On Wednesday, 27 November 2013 at 01:32:18 UTC, Jonathan M Davis
wrote:
On Wednesday, November 27, 2013 02:05:39 Adam D. Ruppe wrote:
...unless doing a new interface is on the table too. Then, we
can
leave std.net.curl exactly how it is, so people who use it
don't
have broken code, while a new std.net.http, std.net.smtp,
std.net.ftp, and so on are phased in for people who want them.
I
could get behind that.
If we were going to replace std.net.curl, I would fully expect
us to end up
with a new API, because the current API is what is beacuse of
what curl can
and can't do rather than because it's the best API for what
you're
conceptually trying to do. The new API might end up being
fairly close to the
current one, but I would not consider it desirable to try and
maintain a 100%
compatible API if we were replacing the current implementation
except in cases
where the current API is the best choice even without curl
underneath it.
Maybe that would be most of the API, but I'd hate to see us put
ourselves in a
straightjacket based on how curl works when writing an API
which didn't depend
on curl - particularly as writing our own would give us the
opportunity to
make sure that we had something that made the most conceptual
sense rather
than necessarily having what curl has.
I definitely agree.
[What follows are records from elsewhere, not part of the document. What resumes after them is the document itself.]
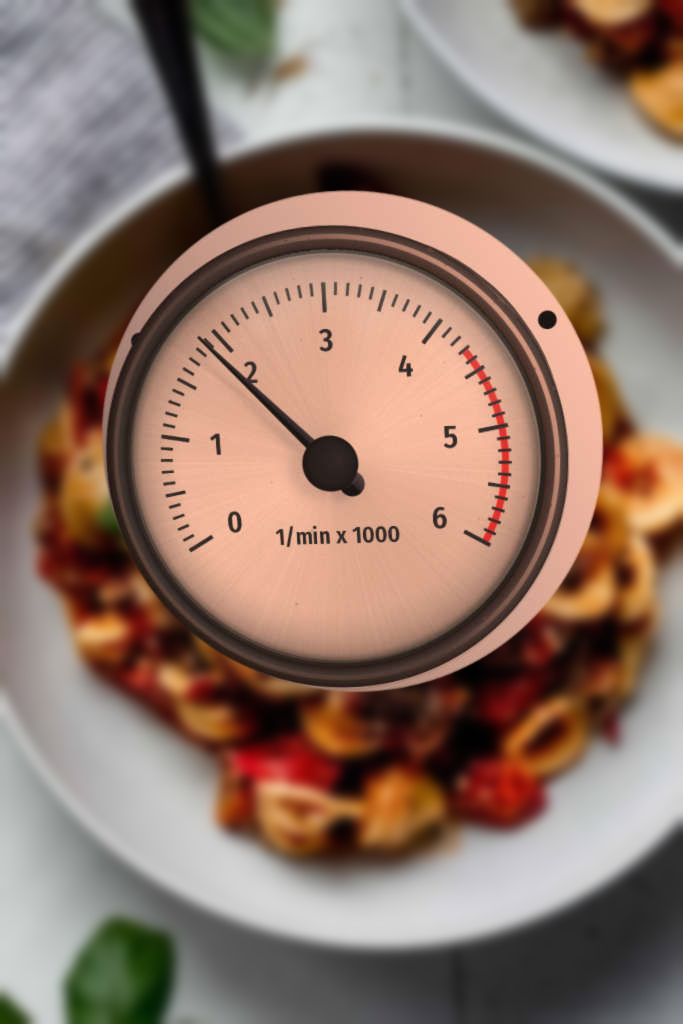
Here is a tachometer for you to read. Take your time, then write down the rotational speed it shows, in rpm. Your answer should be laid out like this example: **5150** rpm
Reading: **1900** rpm
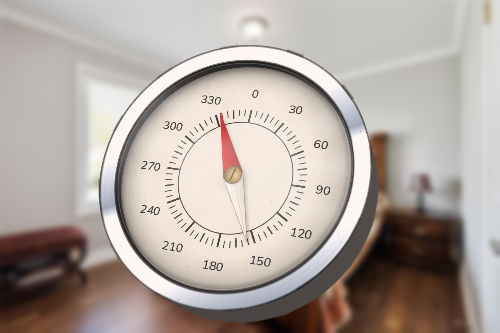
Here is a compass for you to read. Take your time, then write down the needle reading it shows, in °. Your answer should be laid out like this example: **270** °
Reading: **335** °
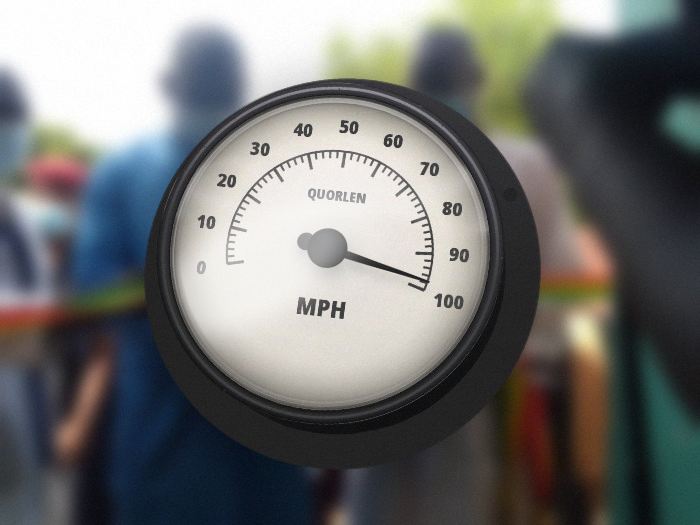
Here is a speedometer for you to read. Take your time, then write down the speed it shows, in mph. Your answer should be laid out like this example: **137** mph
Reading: **98** mph
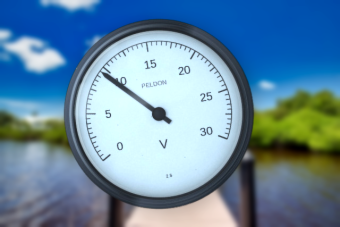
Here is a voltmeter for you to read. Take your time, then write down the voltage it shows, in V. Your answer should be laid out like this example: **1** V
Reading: **9.5** V
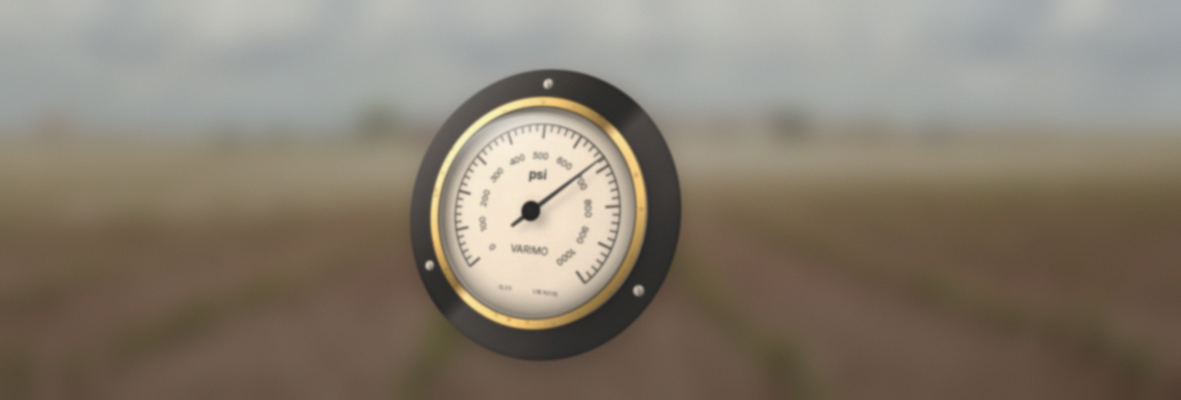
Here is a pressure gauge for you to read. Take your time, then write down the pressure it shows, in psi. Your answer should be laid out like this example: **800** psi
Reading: **680** psi
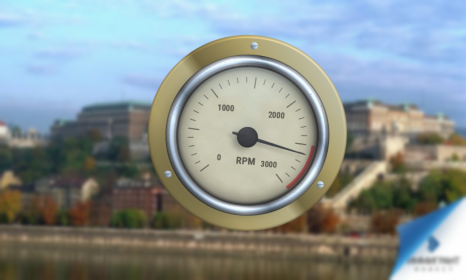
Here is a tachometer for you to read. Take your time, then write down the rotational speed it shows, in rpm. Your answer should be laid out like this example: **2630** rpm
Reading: **2600** rpm
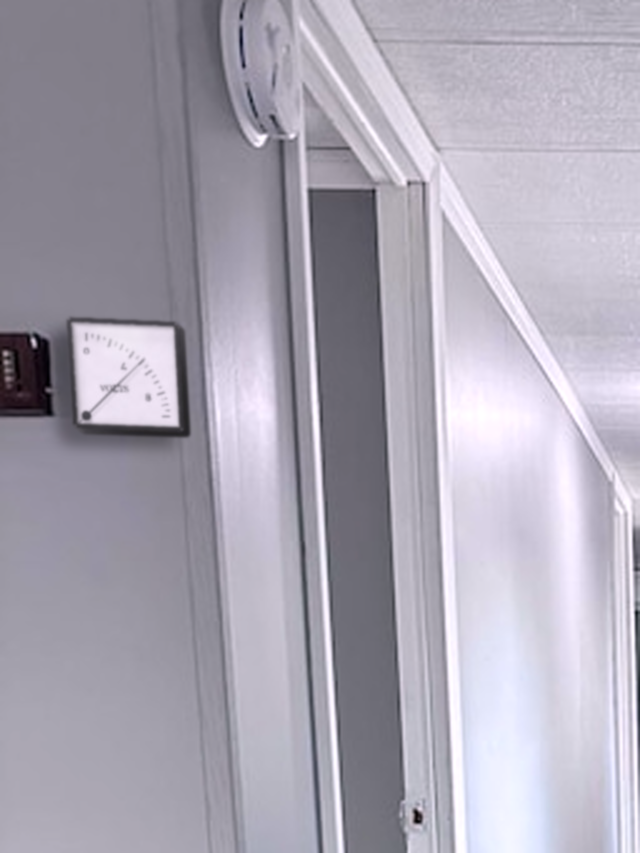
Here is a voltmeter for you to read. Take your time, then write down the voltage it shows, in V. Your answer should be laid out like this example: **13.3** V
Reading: **5** V
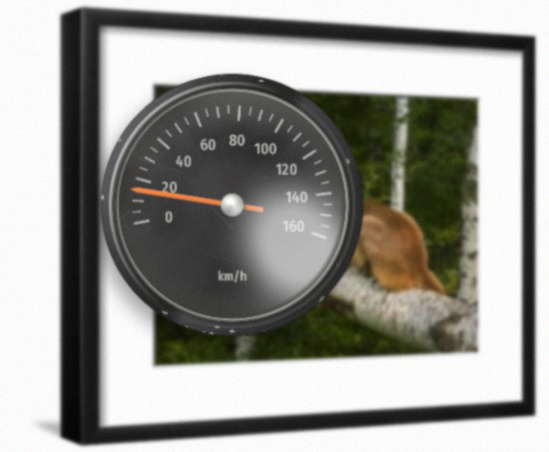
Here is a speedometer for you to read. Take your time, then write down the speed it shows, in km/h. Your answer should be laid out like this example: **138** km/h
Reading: **15** km/h
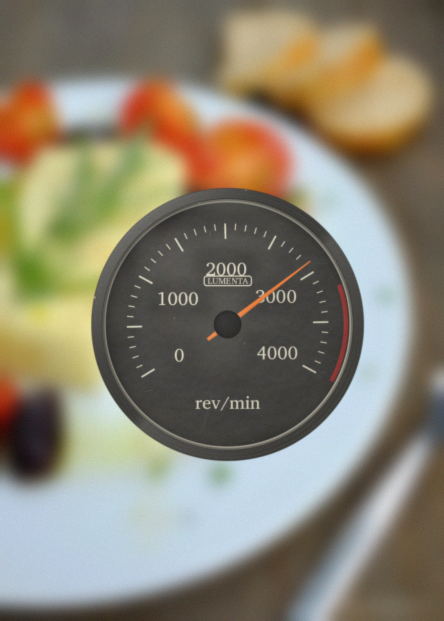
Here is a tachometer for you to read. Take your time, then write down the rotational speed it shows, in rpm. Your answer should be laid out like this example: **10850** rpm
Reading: **2900** rpm
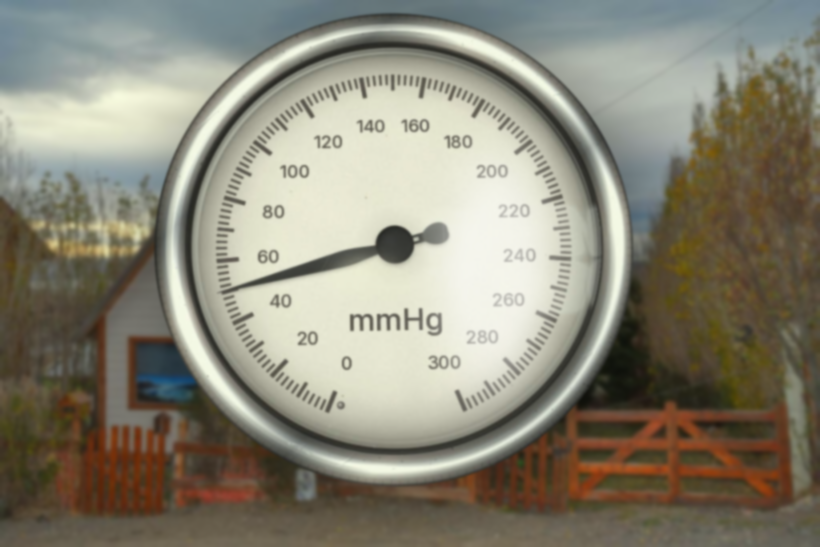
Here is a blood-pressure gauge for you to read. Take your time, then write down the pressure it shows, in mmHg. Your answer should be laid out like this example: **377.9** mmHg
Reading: **50** mmHg
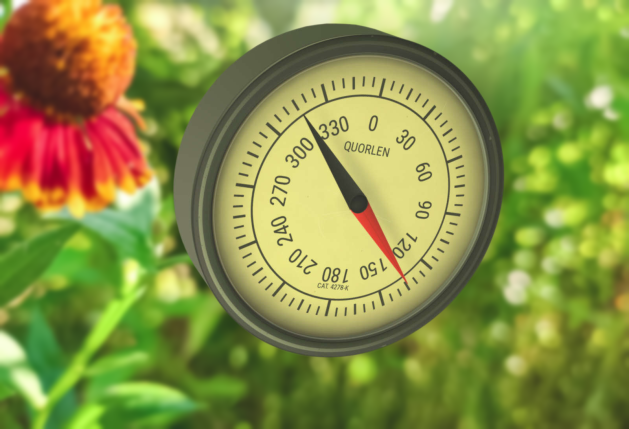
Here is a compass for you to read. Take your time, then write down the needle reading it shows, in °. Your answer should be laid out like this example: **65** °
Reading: **135** °
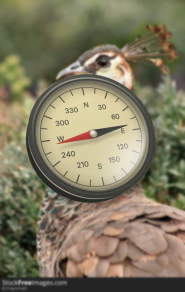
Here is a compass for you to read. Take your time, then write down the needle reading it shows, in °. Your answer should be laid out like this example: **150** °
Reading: **262.5** °
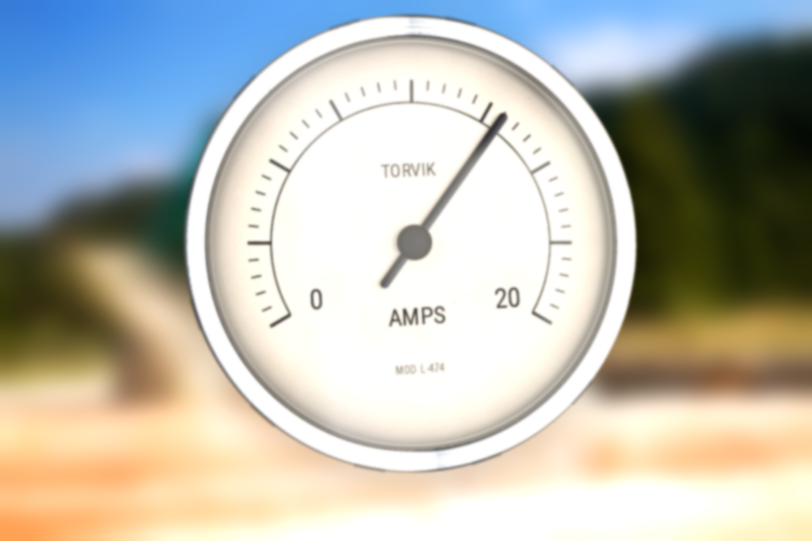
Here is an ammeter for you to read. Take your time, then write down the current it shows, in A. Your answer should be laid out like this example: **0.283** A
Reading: **13** A
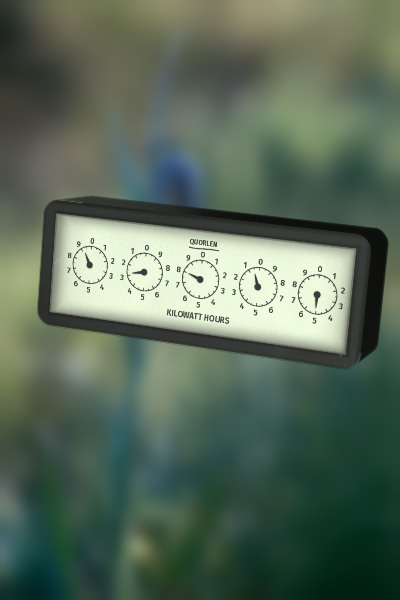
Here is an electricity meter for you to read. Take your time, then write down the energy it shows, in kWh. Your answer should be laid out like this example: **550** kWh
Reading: **92805** kWh
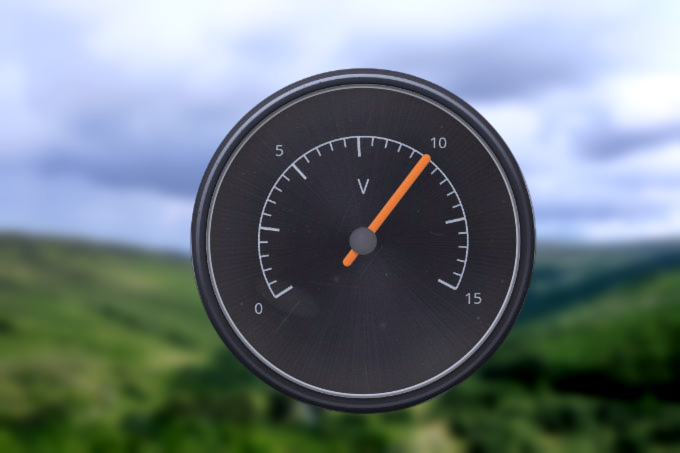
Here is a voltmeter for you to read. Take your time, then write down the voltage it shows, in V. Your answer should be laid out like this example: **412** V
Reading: **10** V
In addition D has obtained some nice features
since the definition of the std.net.curl API that I would liked
have used back then.
I do believe that people underestimate the work needed to make a
proper http client implementation with the bells and whristles
that people expect like cookie store, chuncked transfers, ssl,
authentication... and handle wierd per server type bugs as well.
I definitely think that a native solution is the end goal here.
But if that is the case then it should be based on a proper event
based system (std.event?) to support async handling (peek at how
vibe has done it very nicely). But that in turn depends somewhat
on allocators being well defined and implemented as I see it.